Data for this task:
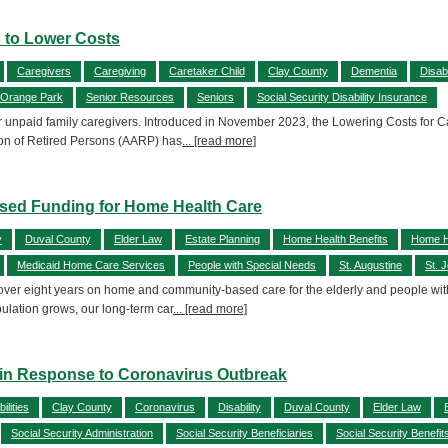
s to Lower Costs
Caregivers
Caregiving
Caretaker Child
Clay County
Dementia
Disabi
Orange Park
Senior Resources
Seniors
Social Security Disability Insurance
or unpaid family caregivers. Introduced in November 2023, the Lowering Costs for Care
ion of Retired Persons (AARP) has
... [read more]
eased Funding for Home Health Care
y
Duval County
Elder Law
Estate Planning
Home Health Benefits
Home H
Medicaid Home Care Services
People with Special Needs
St. Augustine
St. 
 over eight years on home and community-based care for the elderly and people wit
ulation grows, our long-term car
... [read more]
es in Response to Coronavirus Outbreak
ilities
Clay County
Coronavirus
Disability
Duval County
Elder Law
Social Security Administration
Social Security Beneficiaries
Social Security Benefit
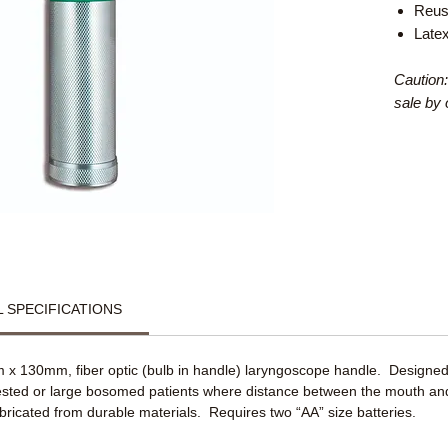
Reus
Late
Caution:
sale by 
 SPECIFICATIONS
 x 130mm, fiber optic (bulb in handle) laryngoscope handle. Designed
hested or large bosomed patients where distance between the mouth and
bricated from durable materials. Requires two “AA” size batteries.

The problem:
Leaving out the images, repeat the listing above exactly.

Answer space:
s to Lower Costs
Caregivers
Caregiving
Caretaker Child
Clay County
Dementia
Disabi
Orange Park
Senior Resources
Seniors
Social Security Disability Insurance
or unpaid family caregivers. Introduced in November 2023, the Lowering Costs for Care
ion of Retired Persons (AARP) has
... [read more]
eased Funding for Home Health Care
y
Duval County
Elder Law
Estate Planning
Home Health Benefits
Home H
Medicaid Home Care Services
People with Special Needs
St. Augustine
St. 
 over eight years on home and community-based care for the elderly and people wit
ulation grows, our long-term car
... [read more]
es in Response to Coronavirus Outbreak
ilities
Clay County
Coronavirus
Disability
Duval County
Elder Law
Social Security Administration
Social Security Beneficiaries
Social Security Benefit
Reus
Late
Caution:
sale by 
 SPECIFICATIONS
 x 130mm, fiber optic (bulb in handle) laryngoscope handle. Designed
hested or large bosomed patients where distance between the mouth and
bricated from durable materials. Requires two “AA” size batteries.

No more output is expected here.